Sage isn’t the only game in town when it comes to the vocal biomarker market, which was valued at $580 million in 2023 and is projected to reach $2.13 billion by 2032. Companies in the emerging field are racing to prove that voice analysis can detect everything from Parkinson’s disease to COVID-19, but translating these claims from white papers and boardroom meetings into real clinical care is proving difficult.

“I’ve seen how hard it is to deliver quality care between visits, especially amid staffing shortages and clinician burnout,” said Hal Paz, a former physician and health system CEO who’s now a partner at Khosla Ventures. “Voice-based care management has become essential, but it’s nearly impossible to scale cost-effectively or without significant loss of quality. Sage stands apart by training its AI on real clinical conversations, enabling emotionally intelligent, context-aware support, even for the most complex patients.”

Early users of Sage report a 60% reduction in administrative tasks, six times faster program enrollment, and a four-fold return on investment. The platform integrates with Salesforce Health Cloud, allowing it to slot into existing clinical workflows.

Does it even really care?

The metrics are impressive, but they don’t answer the most important question that Sage and similar technology forces us to ask: can AI really be empathetic?
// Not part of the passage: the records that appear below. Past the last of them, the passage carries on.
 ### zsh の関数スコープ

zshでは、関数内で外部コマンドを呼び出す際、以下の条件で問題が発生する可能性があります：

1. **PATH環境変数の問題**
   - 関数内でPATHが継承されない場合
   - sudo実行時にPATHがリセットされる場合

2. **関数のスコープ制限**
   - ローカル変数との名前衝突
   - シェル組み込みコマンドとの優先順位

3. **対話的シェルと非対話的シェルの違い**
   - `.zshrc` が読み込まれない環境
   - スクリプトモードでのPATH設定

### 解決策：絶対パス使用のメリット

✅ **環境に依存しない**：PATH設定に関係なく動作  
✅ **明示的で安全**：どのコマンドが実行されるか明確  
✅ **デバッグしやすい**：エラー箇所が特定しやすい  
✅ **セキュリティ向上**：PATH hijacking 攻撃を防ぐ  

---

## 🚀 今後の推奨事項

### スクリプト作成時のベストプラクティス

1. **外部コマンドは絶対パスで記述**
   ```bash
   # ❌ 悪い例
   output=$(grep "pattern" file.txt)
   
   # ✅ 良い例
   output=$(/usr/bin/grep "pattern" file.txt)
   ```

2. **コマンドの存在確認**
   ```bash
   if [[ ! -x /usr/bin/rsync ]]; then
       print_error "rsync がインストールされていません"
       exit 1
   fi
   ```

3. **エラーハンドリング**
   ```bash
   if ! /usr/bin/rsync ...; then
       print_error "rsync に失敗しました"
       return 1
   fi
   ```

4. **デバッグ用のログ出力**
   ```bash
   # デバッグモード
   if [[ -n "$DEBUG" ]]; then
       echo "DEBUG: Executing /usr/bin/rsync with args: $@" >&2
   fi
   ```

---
Ellipsis claims Sage can adjust its tone and approach based on a patient’s emotional state. If someone sounds distressed, it might slow down and use more reassuring language. For patients who seem confused, Sage can repeat information or ask clarifying questions.

To back its hype, Ellipsis points to partnerships with major health systems, including UnitedHealth Group, Aetna, DukeHealth, and Highmark, as validation that its AI technology is performing as predicted. In 2021, Cigna International launched what it called the world’s first voice-activated stress test, developed in partnership with Ellipsis.

As with so many other AI-powered healthcare tools, concern about the limitations of algorithmically calculated features such as empathy are persistent. Can a system trained solely on past conversations truly understand the nuanced needs of individual patients? What happens when Sage inevitably encounters situations outside the scope of its training data?

Patient acceptance is a potential obstacle, as well. Physician use of AI tools nearly doubled from 2023 to 2024, reaching 66% of doctors, but patient comfort with AI caregivers remains unestablished. Though some people might be comfortable sharing sensitive health issues with an AI chatbot, others could find such communication off-putting.

Red tape and an existential crisis

The regulatory path forward for AI-powered voice analysis is still murky. Currently, the FDA has only issued draft guidance for AI-enabled medical devices, including voice-based tools. Privacy concerns around training of AI systems on sensitive health conversations remain unresolved, too, and, at least for now, the clinical evidence base supporting this technology is relatively thin. 

Debate over what the future of healthcare should look like are also weighing down the adoption of AI tools such as Sage. Proponents of these tools believe that the handling of routine tasks by AI is invaluable in freeing human caregivers to focus on complex cases that AI alone cannot address. Skeptics worry that rushing to integrate AI into healthcare practice could push us to prioritize efficiency over empathy 

Despite these challenges, Ellipsis has no intention of slowing down. As Mondal sees it, “This funding validates our approach and enables us to continue scaling Sage to ensure every patient receives high-quality, compassionate care—at the right time and in the right way.”